I know, it’s one of the cardinal rules of laundry: always check your pockets.
But you know what? So is the idea of not mixing whites and colors, but I do that all the time without consequences. I think a better rule is: separate loads for things that touch your face and things that touch your butt. Cloth napkins and underwear? Should not be in the same cycle – I don’t care how hot your water is.
Anyway… back to my pockets. I learned the lesson the hard way today.
“Was it a Kleenex?” I can hear you asking.
Worse.
“A pen?” you ask.
Worse.
“An angry squid?” you prompt.
Um, not that bad. And stop guessing before you ruin my story.
I take 11 pills a day for Crohn’s, nine of which are slow-release capsules that dissolve in my GI tract. That’s three doses of three pills, staggered 8 hours apart, which makes the mid-day dose a bit problematic to remember. To solve the problem, I set my phone to go off and remind me, and I carry the pills around in my pocket all day so I have them on me when it goes off.
Apparently I missed a dose last week. Because it showed up in my pocket in today’s wash.

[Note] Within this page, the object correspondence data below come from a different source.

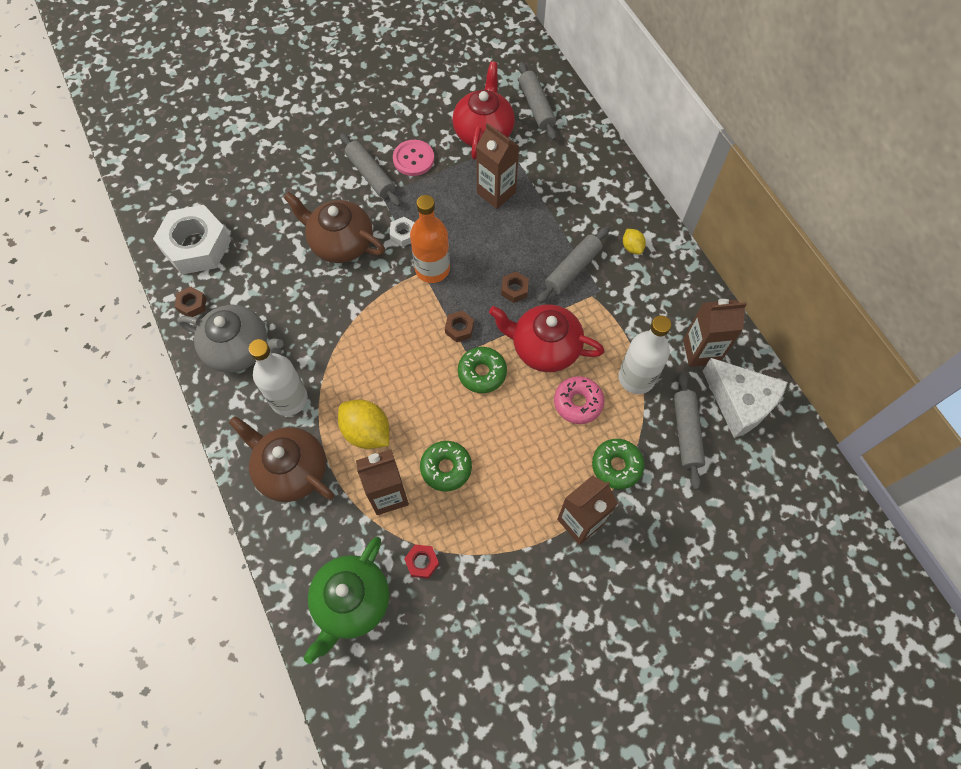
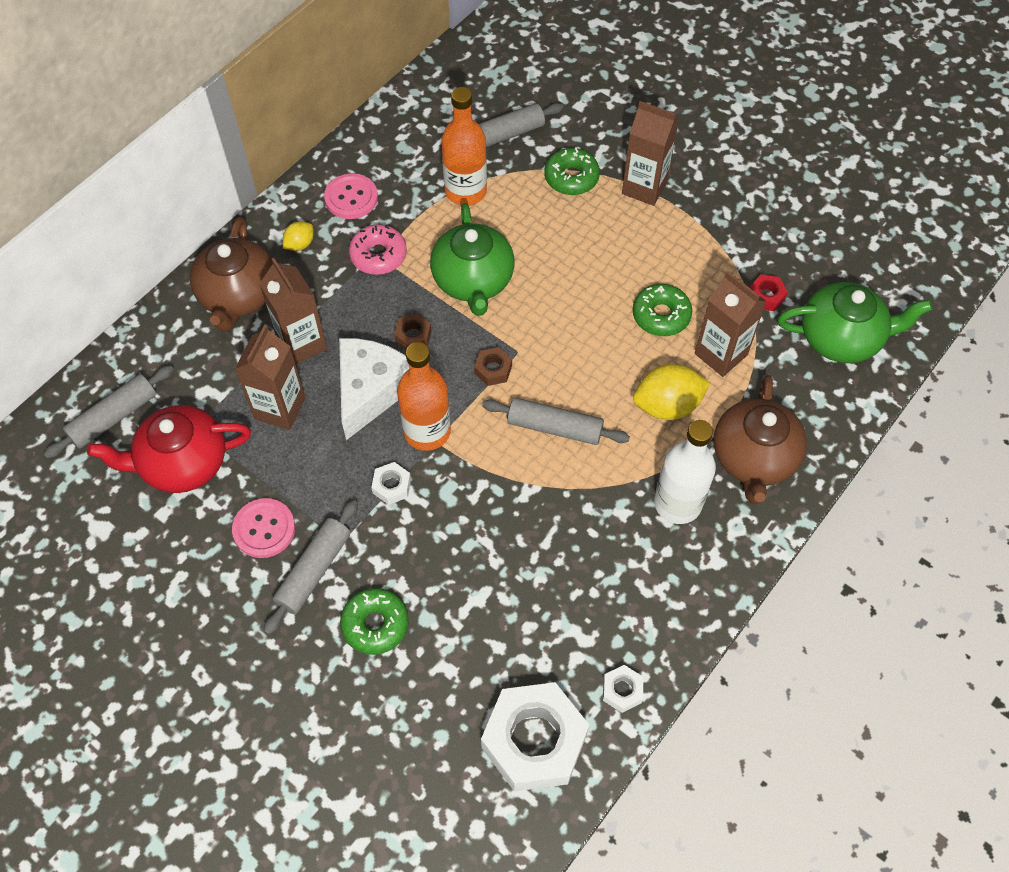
camera: 115 degrees left, 5 degrees down
brown nut [175,286,206,317] -> white nut [603,665,643,713]
grey teapot [177,305,284,373] -> none
brown teapot [283,192,385,263] -> brown teapot moved to [190,217,273,332]
yellow lemon [338,400,389,449] -> yellow lemon turned 60 degrees clockwise [633,364,711,420]
green donut [458,347,507,393] -> green donut moved to [340,588,409,655]
red teapot [489,304,604,372] -> green teapot [430,203,515,316]
grey rolling pin [537,227,609,303] -> grey rolling pin moved to [482,398,630,445]
pink donut [554,376,604,424] -> pink donut moved to [349,224,407,275]
white bottle [618,315,671,394] -> orange bottle [441,87,487,205]
brown carton [683,299,747,367] -> brown carton moved to [259,258,327,365]
white cheese [703,358,788,438] -> white cheese moved to [339,338,409,440]
none -> pink button [324,173,378,219]

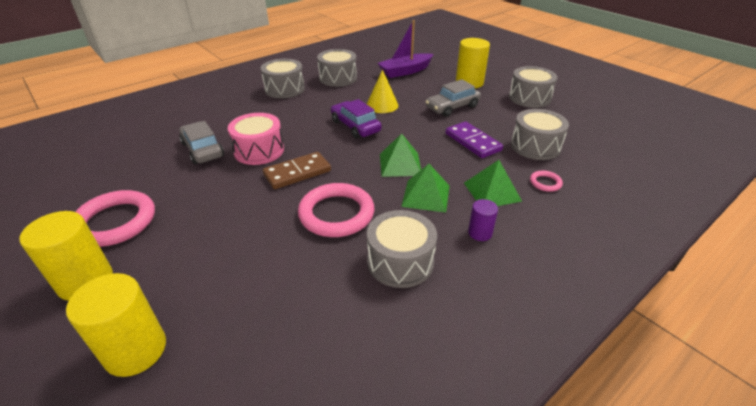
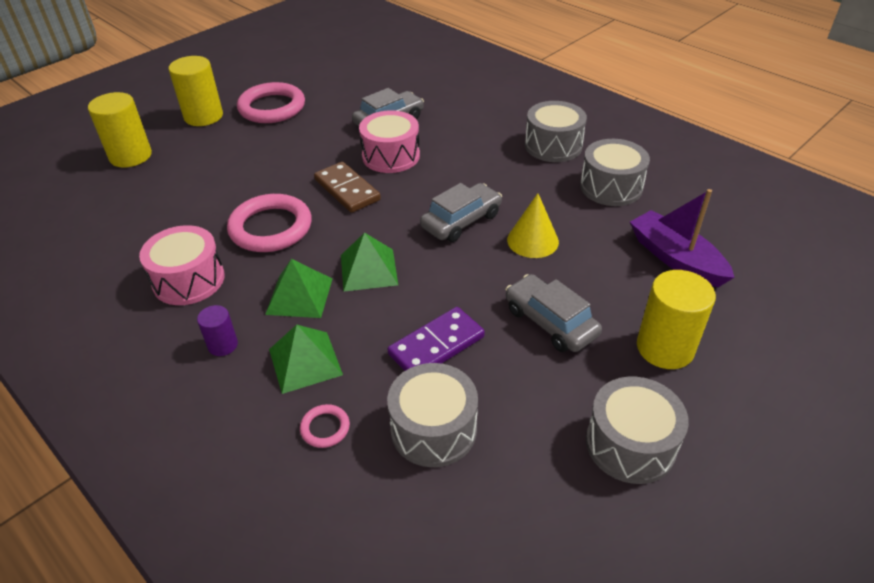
camera: 85 degrees right, 5 degrees up
purple car [331,99,382,139] -> grey car [420,183,502,242]
grey drum [367,210,437,288] -> pink drum [139,225,225,305]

“Wait,” I can hear you asking. “How is washing medicine a bad thing?”
I’ll tell you. Aside from the inconvenience of running out early (and having to fight with the insurance company to authorize an early refill as a result), the deal is this: slow release capsules are apparently made from plastic. And they’re filled with white plastic bee-bees the size of cake sprinkles.
As soon as I opened the dryer door, I understood what had happened. Every piece of dark fabric had hundreds of white dots all over it. It looked like someone had shot a small cannon of confetti into the dryer. I cautiously pulled item after item out, the small white balls dropping on the floor as the static that attached them to the clothing wore off.
I sat down to fold the clothes, wondering if it would be obvious where the origin of the leak had been. It was. I lifted a pair of my new (dressy!) fleece pants from the basket and they looked marbleized, they had so much white on them. I shook my head and plunged my hand into the pocket.
Yes, it was full of even more white dots. But the real surprise was the overall texture of the pocket: it had been turned to plastic. Apparently the capsule casing is some form of plastic that melts when exposed to stomach juices or high heat. My pocket was now stiff, like someone had slipped a Shrinky Dink in there.
When seeing the havoc these three simple pills wreaked on a load of laundry, I found myself wondering exactly how they help my gut. Do I have an ever-growing wad of Shrinky Dinks in my stomach? Do my intestines look like a perpetual parade route lined with confetti?
In any case, I think I’ll install a disco ball in my bathroom.